-- DAFTAR TUGAS --
(a) Menurut keterangan hadits ini, siapa saja yang termasuk Khalifah-khalifah Arrasyidun?
(b) Salin dengan tepat bagian keterangan hadits ini dari "Keterangan:Banyak sekali hal-hal" sampai "dan sari hidupku.".

-- KUTIPAN TERPILIH --
Keterangan:Banyak sekali hal-hal penting yang
terkandung dalam hadits ini, diantaranya ialah:
-
Orang yang berpamit yakni hendak meninggal dunia, sebab isi nasihatnya itu sangat mendalam.
-
Memang kita wajib taat pada pemimpin-pemimpin kita yang memegang pemerintahan itu, apabila mereka itu tetap menjalankan pemerintahan sebagaimana yang diridhai oleh Allah.
-
Sunnahku yakni perjalanan dan sari hidupku.
-
Khalifah-khalifah Arrasyidun yakni pengganti-pengganti Nabi yang bijaksana dan senantiasa mengikuti kebenaran. Mereka itu ialah Abu Bakar, Umar, Usman dan Ali radhiallahu 'anhum.
-
Gigitlah teguh-teguh yakni peganglah selalu sekuat-kuatmu dan jangan sampai terlepas sedetikpun.
-
Apa yang disabdakan Nabi s.a.w. ini agaknya kini telah tampak benar, bukankah bermacam-macam perselisihan yang kita hadapi sekarang, baik karena banyak faham yang tumbuh atau memang percekcokan sesama umat Islam sendiri dan lain-lain sebab lagi. Karena itu satu-satunya jalan agar kita tetap selamat di dunia dan akhirat ialah dengan berpegang teguh pada sunnah Nabi s.a.w. dan sunnah khalifah-khalifah Arrasyidun, yang pokok kesemuanya itu ialah dalam kandungan al-Quran dan Hadis.
-
Bid'ah yakni sesuatu yang tidak ada dalam agama lalu diada-adakan sehingga seolah-olah itu juga termasuk dalam agama. Bid'ah yang sedemikian inilah yang sesat dan setiap yang sesat pasti ke neraka sebagaimana dalam hadits lain disebutkan: "Maka sesungguhnya setiap sesuatu yang diada-adakan, itu bid'ah dan setiap bid'ah adalah sesat dan setiap kesesatan adalah di dalam neraka."
-
Tetapi kalau yang diada-adakan itu baik (bid'ah hasanah), maka tentu saja tidak terlarang seperti mendirikan sekolah-sekolah (madrasah), pondok-pondok, pesantren-pesantren dengan cara yang serba moden. Semua tidak terlarang sekalipun dalam zaman Rasulullah s.a.w. belum ada.

-- DATA UNTUK DIPERIKSA --
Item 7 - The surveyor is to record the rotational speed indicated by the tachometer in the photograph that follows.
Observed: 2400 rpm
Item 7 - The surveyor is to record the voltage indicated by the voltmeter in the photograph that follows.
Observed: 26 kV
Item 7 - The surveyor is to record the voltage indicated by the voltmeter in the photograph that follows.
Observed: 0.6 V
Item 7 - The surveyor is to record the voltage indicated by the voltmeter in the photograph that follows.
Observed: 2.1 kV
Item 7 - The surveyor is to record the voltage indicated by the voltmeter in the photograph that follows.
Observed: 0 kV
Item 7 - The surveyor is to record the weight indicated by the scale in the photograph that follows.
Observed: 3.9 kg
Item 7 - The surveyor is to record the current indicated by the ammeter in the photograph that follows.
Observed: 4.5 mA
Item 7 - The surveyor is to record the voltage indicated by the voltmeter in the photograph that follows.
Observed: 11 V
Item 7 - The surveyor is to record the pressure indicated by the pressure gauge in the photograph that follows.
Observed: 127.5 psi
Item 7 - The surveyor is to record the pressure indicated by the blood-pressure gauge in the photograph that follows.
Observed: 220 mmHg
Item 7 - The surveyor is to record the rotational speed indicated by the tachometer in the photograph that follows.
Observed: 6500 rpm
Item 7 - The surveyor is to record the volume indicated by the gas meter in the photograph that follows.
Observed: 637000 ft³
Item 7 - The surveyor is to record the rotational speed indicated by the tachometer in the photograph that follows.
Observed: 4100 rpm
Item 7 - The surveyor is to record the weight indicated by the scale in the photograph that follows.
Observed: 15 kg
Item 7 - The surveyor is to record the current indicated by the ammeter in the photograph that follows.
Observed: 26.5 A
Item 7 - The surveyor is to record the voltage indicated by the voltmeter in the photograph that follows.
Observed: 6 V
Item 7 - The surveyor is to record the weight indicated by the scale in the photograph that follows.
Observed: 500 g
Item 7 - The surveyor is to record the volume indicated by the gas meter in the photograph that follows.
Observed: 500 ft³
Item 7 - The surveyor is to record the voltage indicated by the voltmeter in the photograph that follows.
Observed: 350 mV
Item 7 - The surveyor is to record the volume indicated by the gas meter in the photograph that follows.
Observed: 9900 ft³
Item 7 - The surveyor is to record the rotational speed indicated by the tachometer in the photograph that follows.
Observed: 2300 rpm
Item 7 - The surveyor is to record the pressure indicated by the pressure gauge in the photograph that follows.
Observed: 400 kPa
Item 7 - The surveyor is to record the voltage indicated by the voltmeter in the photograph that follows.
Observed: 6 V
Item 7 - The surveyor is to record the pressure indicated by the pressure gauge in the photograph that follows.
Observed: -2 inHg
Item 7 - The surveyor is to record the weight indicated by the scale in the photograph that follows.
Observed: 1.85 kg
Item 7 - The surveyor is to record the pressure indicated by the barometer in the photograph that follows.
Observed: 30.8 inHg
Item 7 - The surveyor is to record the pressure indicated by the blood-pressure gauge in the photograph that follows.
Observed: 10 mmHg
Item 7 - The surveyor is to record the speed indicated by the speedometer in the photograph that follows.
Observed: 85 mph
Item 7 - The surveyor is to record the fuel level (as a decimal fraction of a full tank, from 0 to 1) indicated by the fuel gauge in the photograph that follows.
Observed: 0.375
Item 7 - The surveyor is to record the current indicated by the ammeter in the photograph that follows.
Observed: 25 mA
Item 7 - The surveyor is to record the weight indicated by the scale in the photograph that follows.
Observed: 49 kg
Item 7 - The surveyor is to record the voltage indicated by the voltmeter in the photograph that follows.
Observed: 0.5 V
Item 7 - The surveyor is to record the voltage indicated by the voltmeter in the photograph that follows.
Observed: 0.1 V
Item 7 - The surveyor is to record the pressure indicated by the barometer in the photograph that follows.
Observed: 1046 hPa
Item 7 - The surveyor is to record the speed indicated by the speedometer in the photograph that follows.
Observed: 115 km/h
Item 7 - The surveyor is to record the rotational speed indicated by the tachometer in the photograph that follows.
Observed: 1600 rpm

-- JAWABAN YANG DIBERIKAN --
(a) Abu Bakar, Umar, Usman, dan Ali radhiallahu 'anhum.

(b)
Keterangan:Banyak sekali hal-hal penting yang
terkandung dalam hadits ini, diantaranya ialah:
-
Orang yang berpamit yakni hendak meninggal dunia, sebab isi nasihatnya itu sangat mendalam.
-
Memang kita wajib taat pada pemimpin-pemimpin kita yang memegang pemerintahan itu, apabila mereka itu tetap menjalankan pemerintahan sebagaimana yang diridhai oleh Allah.
-
Sunnahku yakni perjalanan dan sari hidupku.